<<<<

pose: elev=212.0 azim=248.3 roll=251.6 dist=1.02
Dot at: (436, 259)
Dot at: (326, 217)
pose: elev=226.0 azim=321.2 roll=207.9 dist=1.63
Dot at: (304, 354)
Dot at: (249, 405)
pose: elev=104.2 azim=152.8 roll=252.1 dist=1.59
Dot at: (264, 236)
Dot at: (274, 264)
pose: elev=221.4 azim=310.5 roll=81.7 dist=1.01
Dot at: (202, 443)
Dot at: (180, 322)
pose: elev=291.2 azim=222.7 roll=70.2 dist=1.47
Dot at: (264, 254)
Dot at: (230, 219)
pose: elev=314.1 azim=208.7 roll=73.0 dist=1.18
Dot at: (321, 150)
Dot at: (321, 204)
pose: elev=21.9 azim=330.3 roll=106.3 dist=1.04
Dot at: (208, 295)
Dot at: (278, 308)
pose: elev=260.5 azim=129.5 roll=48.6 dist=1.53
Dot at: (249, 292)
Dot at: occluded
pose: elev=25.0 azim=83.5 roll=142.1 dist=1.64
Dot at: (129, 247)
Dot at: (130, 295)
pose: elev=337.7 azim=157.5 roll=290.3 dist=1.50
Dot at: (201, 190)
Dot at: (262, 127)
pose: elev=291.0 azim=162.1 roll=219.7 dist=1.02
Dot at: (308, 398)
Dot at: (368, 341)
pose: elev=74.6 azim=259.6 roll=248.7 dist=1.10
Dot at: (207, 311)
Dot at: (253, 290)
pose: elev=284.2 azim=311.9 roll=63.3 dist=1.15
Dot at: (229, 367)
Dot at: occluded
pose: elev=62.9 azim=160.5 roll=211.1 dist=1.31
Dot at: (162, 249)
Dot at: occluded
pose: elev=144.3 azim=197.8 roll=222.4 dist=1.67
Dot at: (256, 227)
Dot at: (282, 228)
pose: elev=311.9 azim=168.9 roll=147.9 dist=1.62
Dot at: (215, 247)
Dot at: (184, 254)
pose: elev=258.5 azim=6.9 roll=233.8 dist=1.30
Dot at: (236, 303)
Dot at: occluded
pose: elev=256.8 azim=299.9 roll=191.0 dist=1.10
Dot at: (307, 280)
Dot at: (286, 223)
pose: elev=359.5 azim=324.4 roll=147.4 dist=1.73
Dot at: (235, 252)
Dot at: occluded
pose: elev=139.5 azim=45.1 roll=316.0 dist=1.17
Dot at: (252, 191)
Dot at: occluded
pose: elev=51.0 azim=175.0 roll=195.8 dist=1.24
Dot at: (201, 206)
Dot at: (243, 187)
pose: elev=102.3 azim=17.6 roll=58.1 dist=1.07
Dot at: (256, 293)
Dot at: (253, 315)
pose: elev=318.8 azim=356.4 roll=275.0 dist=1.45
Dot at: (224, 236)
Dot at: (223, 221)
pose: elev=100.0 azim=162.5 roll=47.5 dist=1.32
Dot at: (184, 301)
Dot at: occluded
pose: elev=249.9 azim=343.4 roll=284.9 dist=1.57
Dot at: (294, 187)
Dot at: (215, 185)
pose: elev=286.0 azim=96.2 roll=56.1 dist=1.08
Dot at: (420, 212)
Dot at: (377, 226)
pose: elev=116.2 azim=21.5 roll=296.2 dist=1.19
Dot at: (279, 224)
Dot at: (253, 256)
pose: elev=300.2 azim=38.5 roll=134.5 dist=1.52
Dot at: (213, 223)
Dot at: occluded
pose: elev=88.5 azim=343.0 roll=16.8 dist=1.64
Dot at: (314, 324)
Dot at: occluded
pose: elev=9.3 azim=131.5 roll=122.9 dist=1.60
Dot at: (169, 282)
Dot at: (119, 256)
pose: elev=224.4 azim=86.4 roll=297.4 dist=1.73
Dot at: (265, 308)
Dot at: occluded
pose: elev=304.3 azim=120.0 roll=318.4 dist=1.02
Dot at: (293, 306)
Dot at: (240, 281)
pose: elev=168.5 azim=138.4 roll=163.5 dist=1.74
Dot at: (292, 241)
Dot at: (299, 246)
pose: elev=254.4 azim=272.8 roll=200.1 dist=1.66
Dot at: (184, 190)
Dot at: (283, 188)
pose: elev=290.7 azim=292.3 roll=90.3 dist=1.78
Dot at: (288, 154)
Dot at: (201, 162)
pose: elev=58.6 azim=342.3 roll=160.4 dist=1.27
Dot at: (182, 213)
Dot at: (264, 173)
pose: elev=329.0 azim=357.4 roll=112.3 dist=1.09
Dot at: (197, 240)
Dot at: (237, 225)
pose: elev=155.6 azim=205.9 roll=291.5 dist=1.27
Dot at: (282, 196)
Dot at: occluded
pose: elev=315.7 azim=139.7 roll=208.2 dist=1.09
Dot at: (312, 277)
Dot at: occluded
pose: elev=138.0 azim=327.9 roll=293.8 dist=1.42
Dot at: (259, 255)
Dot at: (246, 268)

>>>>

- **What you have to do**
Reproduce every item above verbatim, with each line in its original order and no characters changed.

- **Exercise answer**
pose: elev=212.0 azim=248.3 roll=251.6 dist=1.02
Dot at: (436, 259)
Dot at: (326, 217)
pose: elev=226.0 azim=321.2 roll=207.9 dist=1.63
Dot at: (304, 354)
Dot at: (249, 405)
pose: elev=104.2 azim=152.8 roll=252.1 dist=1.59
Dot at: (264, 236)
Dot at: (274, 264)
pose: elev=221.4 azim=310.5 roll=81.7 dist=1.01
Dot at: (202, 443)
Dot at: (180, 322)
pose: elev=291.2 azim=222.7 roll=70.2 dist=1.47
Dot at: (264, 254)
Dot at: (230, 219)
pose: elev=314.1 azim=208.7 roll=73.0 dist=1.18
Dot at: (321, 150)
Dot at: (321, 204)
pose: elev=21.9 azim=330.3 roll=106.3 dist=1.04
Dot at: (208, 295)
Dot at: (278, 308)
pose: elev=260.5 azim=129.5 roll=48.6 dist=1.53
Dot at: (249, 292)
Dot at: occluded
pose: elev=25.0 azim=83.5 roll=142.1 dist=1.64
Dot at: (129, 247)
Dot at: (130, 295)
pose: elev=337.7 azim=157.5 roll=290.3 dist=1.50
Dot at: (201, 190)
Dot at: (262, 127)
pose: elev=291.0 azim=162.1 roll=219.7 dist=1.02
Dot at: (308, 398)
Dot at: (368, 341)
pose: elev=74.6 azim=259.6 roll=248.7 dist=1.10
Dot at: (207, 311)
Dot at: (253, 290)
pose: elev=284.2 azim=311.9 roll=63.3 dist=1.15
Dot at: (229, 367)
Dot at: occluded
pose: elev=62.9 azim=160.5 roll=211.1 dist=1.31
Dot at: (162, 249)
Dot at: occluded
pose: elev=144.3 azim=197.8 roll=222.4 dist=1.67
Dot at: (256, 227)
Dot at: (282, 228)
pose: elev=311.9 azim=168.9 roll=147.9 dist=1.62
Dot at: (215, 247)
Dot at: (184, 254)
pose: elev=258.5 azim=6.9 roll=233.8 dist=1.30
Dot at: (236, 303)
Dot at: occluded
pose: elev=256.8 azim=299.9 roll=191.0 dist=1.10
Dot at: (307, 280)
Dot at: (286, 223)
pose: elev=359.5 azim=324.4 roll=147.4 dist=1.73
Dot at: (235, 252)
Dot at: occluded
pose: elev=139.5 azim=45.1 roll=316.0 dist=1.17
Dot at: (252, 191)
Dot at: occluded
pose: elev=51.0 azim=175.0 roll=195.8 dist=1.24
Dot at: (201, 206)
Dot at: (243, 187)
pose: elev=102.3 azim=17.6 roll=58.1 dist=1.07
Dot at: (256, 293)
Dot at: (253, 315)
pose: elev=318.8 azim=356.4 roll=275.0 dist=1.45
Dot at: (224, 236)
Dot at: (223, 221)
pose: elev=100.0 azim=162.5 roll=47.5 dist=1.32
Dot at: (184, 301)
Dot at: occluded
pose: elev=249.9 azim=343.4 roll=284.9 dist=1.57
Dot at: (294, 187)
Dot at: (215, 185)
pose: elev=286.0 azim=96.2 roll=56.1 dist=1.08
Dot at: (420, 212)
Dot at: (377, 226)
pose: elev=116.2 azim=21.5 roll=296.2 dist=1.19
Dot at: (279, 224)
Dot at: (253, 256)
pose: elev=300.2 azim=38.5 roll=134.5 dist=1.52
Dot at: (213, 223)
Dot at: occluded
pose: elev=88.5 azim=343.0 roll=16.8 dist=1.64
Dot at: (314, 324)
Dot at: occluded
pose: elev=9.3 azim=131.5 roll=122.9 dist=1.60
Dot at: (169, 282)
Dot at: (119, 256)
pose: elev=224.4 azim=86.4 roll=297.4 dist=1.73
Dot at: (265, 308)
Dot at: occluded
pose: elev=304.3 azim=120.0 roll=318.4 dist=1.02
Dot at: (293, 306)
Dot at: (240, 281)
pose: elev=168.5 azim=138.4 roll=163.5 dist=1.74
Dot at: (292, 241)
Dot at: (299, 246)
pose: elev=254.4 azim=272.8 roll=200.1 dist=1.66
Dot at: (184, 190)
Dot at: (283, 188)
pose: elev=290.7 azim=292.3 roll=90.3 dist=1.78
Dot at: (288, 154)
Dot at: (201, 162)
pose: elev=58.6 azim=342.3 roll=160.4 dist=1.27
Dot at: (182, 213)
Dot at: (264, 173)
pose: elev=329.0 azim=357.4 roll=112.3 dist=1.09
Dot at: (197, 240)
Dot at: (237, 225)
pose: elev=155.6 azim=205.9 roll=291.5 dist=1.27
Dot at: (282, 196)
Dot at: occluded
pose: elev=315.7 azim=139.7 roll=208.2 dist=1.09
Dot at: (312, 277)
Dot at: occluded
pose: elev=138.0 azim=327.9 roll=293.8 dist=1.42
Dot at: (259, 255)
Dot at: (246, 268)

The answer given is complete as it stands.